Teenagers interested in working a summer job will get a boost with a newly created youth employment program.
Applications for the Summer Youth Employment Initiative are being accepted on the city of Goldsboro's website, and at least 50 jobs will be available for teens between the ages of 14 and 18. Teens need to be city residents to qualify.
The application deadline is May 1, and a mandatory information session for interested applicants will be on April 25, from 6 to 8 p.m., in the Moffatt Auditorium at Wayne Community College.
"The Summer Youth Employment Initiative gives youth the opportunity to cultivate meaningful career-development skills needed to become influential people in their communities while earning a living," said Shycole Simpson-Carter, Goldsboro community relations director. "This pilot program will also aid youth in identifying their strengths and personal potential, while at the same time increasing confidence and developing a sense of personal urgency for their own future."

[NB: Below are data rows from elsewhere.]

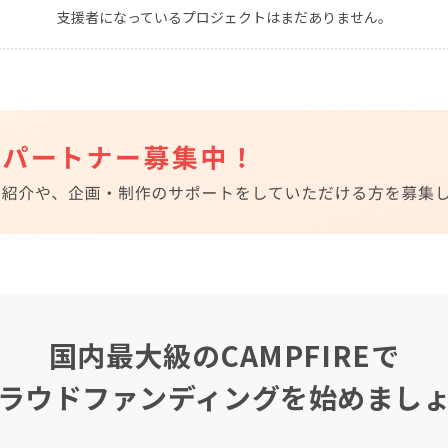
支援者になっているプロジェクトはまだありません。
CAMPFIRE for Social Good
CAMPFIRE Creation
CAMPFIREふるさと納税
machi-ya
コミュニティ
国内最大級のCAMPFIREで
ラウドファンディングを始めまし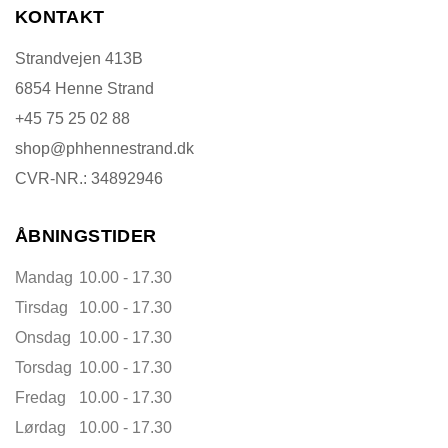
KONTAKT
Strandvejen 413B
6854 Henne Strand
+45 75 25 02 88
shop@phhennestrand.dk
CVR-NR.: 34892946
ÅBNINGSTIDER
Mandag
10.00 - 17.30
Tirsdag
10.00 - 17.30
Onsdag
10.00 - 17.30
Torsdag
10.00 - 17.30
Fredag
10.00 - 17.30
Lørdag
10.00 - 17.30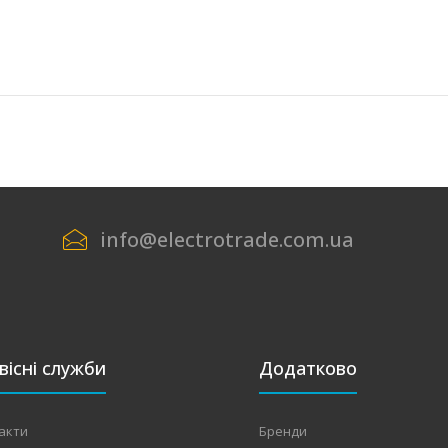
info@electrotrade.com.ua
вісні служби
Додатково
акти
Бренди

The jobs will pay between $7.25 and $8.25 an hour and teens will work between 20 and 25 hours a week. The city of Goldsboro plans to pay for part of the program and could spend upwards of $45,000 to hire 28 part-time workers, including 26 youth, two counselors, equipment and supplies.

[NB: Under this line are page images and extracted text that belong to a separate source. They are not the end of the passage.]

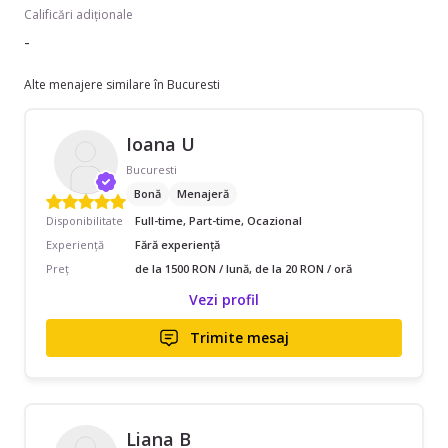
Calificări adiționale
-
Alte menajere similare în Bucuresti
Ioana U
Bucuresti
Bonă
Menajeră
Disponibilitate
Full-time, Part-time, Ocazional
Experiență
Fără experiență
Preț
de la 1500 RON / lună, de la 20 RON / oră
Vezi profil
Trimite mesaj
Liana B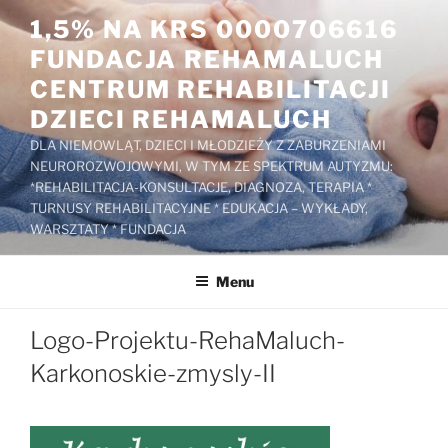
Przejdź
1,5% NA KRS 0000706616
do
FUNDACJA REHAMALUCH
treści
CENTRUM REHABILITACJI
DZIECI REHAMALUCH
DLA NIEMOWLĄT, DZIECI I MŁODZIEŻY Z ZABURZENIAMI
NEUROROZWOJOWYMI, W TYM ZE SPEKTRUM AUTYZMU:
*REHABILITACJA-KONSULTACJE, DIAGNOZA, TERAPIA *
TURNUSY REHABILITACYJNE * EDUKACJA – WYKŁADY,
WARSZTATY * FUNDACJA
Menu
Logo-Projektu-RehaMaluch-
Karkonoskie-zmysly-II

An estimated 30 additional jobs are expected through federally funded programs through the Goldsboro Housing Authority and Wayne Community College. WCC is being assisted by the N.C. Works Career Center.

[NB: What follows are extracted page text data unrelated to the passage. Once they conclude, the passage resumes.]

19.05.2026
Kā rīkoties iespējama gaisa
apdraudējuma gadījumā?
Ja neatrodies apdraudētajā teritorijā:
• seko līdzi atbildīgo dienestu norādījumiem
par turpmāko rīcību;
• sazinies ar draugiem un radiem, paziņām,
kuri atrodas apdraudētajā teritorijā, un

The first-of-its-kind program was developed through a collaborative effort of the city's Community Relations Department, GHA and WCC.
The three groups were pursuing similar programs and decided to partner to strengthen their efforts, said Jacqueline Kannan, GHA public information officer.
"This initiative is designed to show our youth what it means to have a job, take on some responsibility, and encourage upward mobility," said Anthony Goodson Jr., GHA chief executive officer. "It is a great example of how our community can creatively address issues related to crime and poverty, by providing these opportunities to our youth."
The summer youth job program includes the hiring of teenagers who will work temporary jobs for six weeks. Two, six-week job opportunities are available with youth working either May 29 through July 7 or July 10 though Aug. 18.
A variety of jobs will be available and application reviews will lead to fitting teens into jobs that best match their skills, interests and abilities, Simpson-Carter said.
The jobs can include working at park and recreation facilities, performing office work or assisting with GHA programs or other jobs needed at area nonprofits or a handful of small businesses which are partnering as work-approved sites, Kannan said.
The program will also incorporate other learning opportunities, including trips to enhance learning and basic personal skill training to help youth succeed in the workplace.
The additional training will help address employer concerns about workers lacking basic customer-service skills, said Michele Wiggins, GHA Jobs Plus director.
"Workforce readiness cannot begin too early," Wiggins said. "This collaboration is a wonderful benefit to our youth, and in the future, it will translate to a benefit for local employers and the community at large."
Some WCC job opportunities may be available for older youth, above the age of 18, who live in the county, said Renita Dawson, WCC associate vice president of Continuing Education Services.
"A great number of adults in our community gained their first work experiences in the summer through these workforce development programs years ago," Dawson said. "This initiative is a great way to expose this generation to similar experiences and give them a great foundation of work skills."
Applicants under the age of 18 will need a work permit, which can be secured at the Wayne County Health Department or on the N.C. Department of Labor website. The program is also open to youth who are not currently attending school.
Employees are responsible for their own transportation to work. Transportation from one job site to another will be provided.
Mayor Chuck Allen is hopeful that the program will expand and provide additional jobs in future years.
"I think there are kids that need something to do in the summer," Allen said. "It's a great opportunity for the children in our community to start entering the job market. It makes our community better."